Future Work (for myself or others)

1. I would really like to see a collection of "common knowledge distributions" that approximate community accepted beliefs of specific variables. In this case I came up with many of these numbers myself, but would have preferred it if some could have been more established. One convenience of this kind of modeling is that important metrics seem to come up again and again in different models, so if there were a collection of generally accepted metrics, this would make modeling much easier. These values don't even require that much consensus; even if some are debated within a few orders of magnitude, that could easily be enough to be very useful.

2. Some of the most obvious next models to do of this type are models of the Expected Value of AGI for groups with other belief systems, utilitarianism or similar being the most obvious examples.

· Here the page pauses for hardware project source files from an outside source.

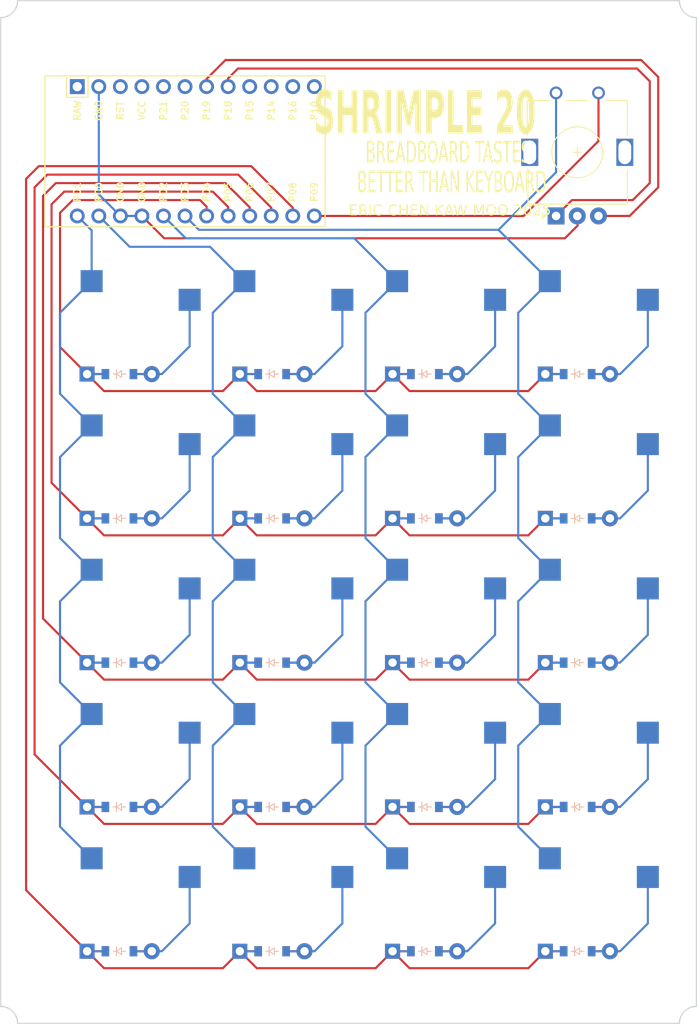
<source format=kicad_pcb>
(kicad_pcb
	(version 20241229)
	(generator "pcbnew")
	(generator_version "9.0")
	(general
		(thickness 1.6)
		(legacy_teardrops no)
	)
	(paper "A4")
	(layers
		(0 "F.Cu" signal)
		(2 "B.Cu" signal)
		(9 "F.Adhes" user "F.Adhesive")
		(11 "B.Adhes" user "B.Adhesive")
		(13 "F.Paste" user)
		(15 "B.Paste" user)
		(5 "F.SilkS" user "F.Silkscreen")
		(7 "B.SilkS" user "B.Silkscreen")
		(1 "F.Mask" user)
		(3 "B.Mask" user)
		(17 "Dwgs.User" user "User.Drawings")
		(19 "Cmts.User" user "User.Comments")
		(21 "Eco1.User" user "User.Eco1")
		(23 "Eco2.User" user "User.Eco2")
		(25 "Edge.Cuts" user)
		(27 "Margin" user)
		(31 "F.CrtYd" user "F.Courtyard")
		(29 "B.CrtYd" user "B.Courtyard")
		(35 "F.Fab" user)
		(33 "B.Fab" user)
		(39 "User.1" user)
		(41 "User.2" user)
		(43 "User.3" user)
		(45 "User.4" user)
	)
	(setup
		(pad_to_mask_clearance 0.05)
		(allow_soldermask_bridges_in_footprints no)
		(tenting front back)
		(pcbplotparams
			(layerselection 0x00000000_00000000_55555555_5755f5ff)
			(plot_on_all_layers_selection 0x00000000_00000000_00000000_00000000)
			(disableapertmacros no)
			(usegerberextensions no)
			(usegerberattributes yes)
			(usegerberadvancedattributes yes)
			(creategerberjobfile yes)
			(dashed_line_dash_ratio 12.000000)
			(dashed_line_gap_ratio 3.000000)
			(svgprecision 4)
			(plotframeref no)
			(mode 1)
			(useauxorigin no)
			(hpglpennumber 1)
			(hpglpenspeed 20)
			(hpglpendiameter 15.000000)
			(pdf_front_fp_property_popups yes)
			(pdf_back_fp_property_popups yes)
			(pdf_metadata yes)
			(pdf_single_document no)
			(dxfpolygonmode yes)
			(dxfimperialunits yes)
			(dxfusepcbnewfont yes)
			(psnegative no)
			(psa4output no)
			(plot_black_and_white yes)
			(sketchpadsonfab no)
			(plotpadnumbers no)
			(hidednponfab no)
			(sketchdnponfab yes)
			(crossoutdnponfab yes)
			(subtractmaskfromsilk no)
			(outputformat 1)
			(mirror no)
			(drillshape 0)
			(scaleselection 1)
			(outputdirectory "C:/Users/ericj/OneDrive/Engr 72/E72 Final/Shrimple20-Gerbers")
		)
	)
	(net 0 "")
	(net 1 "P1")
	(net 2 "col1_row1")
	(net 3 "col1_row2")
	(net 4 "col1_row3")
	(net 5 "col1_row4")
	(net 6 "col1_row5")
	(net 7 "P0")
	(net 8 "col2_row1")
	(net 9 "col2_row2")
	(net 10 "col2_row3")
	(net 11 "col2_row4")
	(net 12 "col2_row5")
	(net 13 "P2")
	(net 14 "col3_row1")
	(net 15 "col3_row2")
	(net 16 "col3_row3")
	(net 17 "col3_row4")
	(net 18 "col3_row5")
	(net 19 "P3")
	(net 20 "col4_row1")
	(net 21 "col4_row2")
	(net 22 "col4_row3")
	(net 23 "col4_row4")
	(net 24 "col4_row5")
	(net 25 "P8")
	(net 26 "P7")
	(net 27 "P6")
	(net 28 "P5")
	(net 29 "P4")
	(net 30 "RAW")
	(net 31 "GND")
	(net 32 "RST")
	(net 33 "VCC")
	(net 34 "P21")
	(net 35 "P20")
	(net 36 "P19")
	(net 37 "P18")
	(net 38 "P15")
	(net 39 "P14")
	(net 40 "P16")
	(net 41 "P10")
	(net 42 "P9")
	(footprint "ComboDiode" (layer "F.Cu") (at 118 162))
	(footprint "PG1350" (layer "F.Cu") (at 100 157))
	(footprint "PG1350" (layer "F.Cu") (at 82 123))
	(footprint "PG1350" (layer "F.Cu") (at 82 140))
	(footprint "PG1350" (layer "F.Cu") (at 82 89))
	(footprint "ProMicro" (layer "F.Cu") (at 73 67.75))
	(footprint "ComboDiode" (layer "F.Cu") (at 82 145))
	(footprint "PG1350" (layer "F.Cu") (at 118 157))
	(footprint "PG1350" (layer "F.Cu") (at 82 157))
	(footprint "PG1350" (layer "F.Cu") (at 64 157))
	(footprint "ComboDiode" (layer "F.Cu") (at 118 94))
	(footprint "PG1350" (layer "F.Cu") (at 118 89))
	(footprint "ComboDiode" (layer "F.Cu") (at 118 128))
	(footprint "PG1350" (layer "F.Cu") (at 118 140))
	(footprint "ComboDiode" (layer "F.Cu") (at 64 128))
	(footprint "ComboDiode" (layer "F.Cu") (at 118 145))
	(footprint "PG1350" (layer "F.Cu") (at 64 123))
	(footprint "ComboDiode" (layer "F.Cu") (at 64 94))
	(footprint "ComboDiode" (layer "F.Cu") (at 82 162))
	(footprint "ComboDiode" (layer "F.Cu") (at 100 94))
	(footprint "PG1350" (layer "F.Cu") (at 100 140))
	(footprint "ComboDiode" (layer "F.Cu") (at 100 162))
	(footprint "PG1350" (layer "F.Cu") (at 118 106))
	(footprint "PG1350" (layer "F.Cu") (at 100 89))
	(footprint "ComboDiode" (layer "F.Cu") (at 82 128))
	(footprint "PG1350" (layer "F.Cu") (at 64 89))
	(footprint "ComboDiode" (layer "F.Cu") (at 82 111))
	(footprint "ComboDiode" (layer "F.Cu") (at 82 94))
	(footprint "PG1350" (layer "F.Cu") (at 100 106))
	(footprint "ComboDiode" (layer "F.Cu") (at 64 111))
	(footprint "ComboDiode" (layer "F.Cu") (at 118 111))
	(footprint "ComboDiode" (layer "F.Cu") (at 64 145))
	(footprint "ComboDiode" (layer "F.Cu") (at 100 145))
	(footprint "PG1350" (layer "F.Cu") (at 100 123))
	(footprint "PG1350" (layer "F.Cu") (at 64 140))
	(footprint "ComboDiode" (layer "F.Cu") (at 64 162))
	(footprint "PG1350" (layer "F.Cu") (at 118 123))
	(footprint "ComboDiode" (layer "F.Cu") (at 100 128))
	(footprint "ComboDiode" (layer "F.Cu") (at 100 111))
	(footprint "PG1350" (layer "F.Cu") (at 64 106))
	(footprint "PG1350" (layer "F.Cu") (at 82 106))
	(footprint "rotary_encoder"
		(layer "F.Cu")
		(uuid "f567544b-56a1-4993-a895-f603b47e2ee5")
		(at 118 67.75 90)
		(property "Reference" "ROT1"
			(at 0 0.5 0)
			(layer "F.SilkS")
			(hide yes)
			(uuid "1e2fb082-2207-4714-aec5-d199b96784e0")
			(effects
				(font
					(size 1 1)
					(thickness 0.15)
				)
			)
		)
		(property "Value" ""
			(at 0 8.89 0)
			(layer "F.Fab")
			(uuid "6ab2b40f-c41d-4fd2-8782-a07203a84873")
			(effects
				(font
					(size 1 1)
					(thickness 0.15)
				)
			)
		)
		(property "Datasheet" ""
			(at 0 0 90)
			(layer "F.Fab")
			(hide yes)
			(uuid "acbf02a4-df4b-47b2-8def-a5fd38f78f7f")
			(effects
				(font
					(size 1.27 1.27)
					(thickness 0.15)
				)
			)
		)
		(property "Description" ""
			(at 0 0 90)
			(layer "F.Fab")
			(hide yes)
			(uuid "379395f0-a52a-4b21-8448-f9d2a01a48ab")
			(effects
				(font
					(size 1.27 1.27)
					(thickness 0.15)
				)
			)
		)
		(attr through_hole)
		(fp_line
			(start 5.98 -5.94)
			(end 5.98 -3.34)
			(stroke
				(width 0.12)
				(type solid)
			)
			(layer "F.SilkS")
			(uuid "723e13b7-7cc6-4056-b1f0-e8bb11796558")
		)
		(fp_line
			(start 1.88 -5.94)
			(end 5.98 -5.94)
			(stroke
				(width 0.12)
				(type solid)
			)
			(layer "F.SilkS")
			(uuid "66083a2f-8ba8-48fc-b9b5-aa828ad24f34")
		)
		(fp_line
			(start -2.12 -5.84)
			(end -6.22 -5.84)
			(stroke
				(width 0.12)
				(type solid)
			)
			(layer "F.SilkS")
			(uuid "c1abdd4b-94c3-485d-8d76-5c2573fc9fcd")
		)
		(fp_line
			(start -6.22 -5.84)
			(end -6.22 5.86)
			(stroke
				(width 0.12)
				(type solid)
			)
			(layer "F.SilkS")
			(uuid "73a34342-48d2-4344-850c-8c056d5e9c12")
		)
		(fp_line
			(start -7.32 -4.14)
			(end -7.62 -3.84)
			(stroke
				(width 0.12)
				(type solid)
			)
			(layer "F.SilkS")
			(uuid "11280c5d-d388-43d7-ab1f-4fd4f307c5d3")
		)
		(fp_line
			(start -7.92 -4.14)
			(end -7.32 -4.14)
			(stroke
				(width 0.12)
				(type solid)
			)
			(layer "F.SilkS")
			(uuid "15aeec3c-4e92-42d9-aee1-d2284d79e3e3")
		)
		(fp_line
			(start -7.62 -3.84)
			(end -7.92 -4.14)
			(stroke
				(width 0.12)
				(type solid)
			)
			(layer "F.SilkS")
			(uuid "19322406-7774-427e-bedd-116c77b5ec75")
		)
		(fp_line
			(start 5.98 -1.34)
			(end 5.98 1.26)
			(stroke
				(width 0.12)
				(type solid)
			)
			(layer "F.SilkS")
			(uuid "43fb789c-ca42-449d-8865-663f075a90bc")
		)
		(fp_line
		
... [109368 chars truncated]
</source>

It could also be interersting to break down the EV of AGI based on which group creates it. For instance, I'd like to see a matrix of the EV of safe AGIs created by different actors to different other actors; for instance, how would utilitarians view a safe AGI created by the Chinese government, or how would the collective of Western nations view one created by a rogue state?

3. There's a ton of work that could be done on the EV of specific interventions, but this is a whole topic to itself.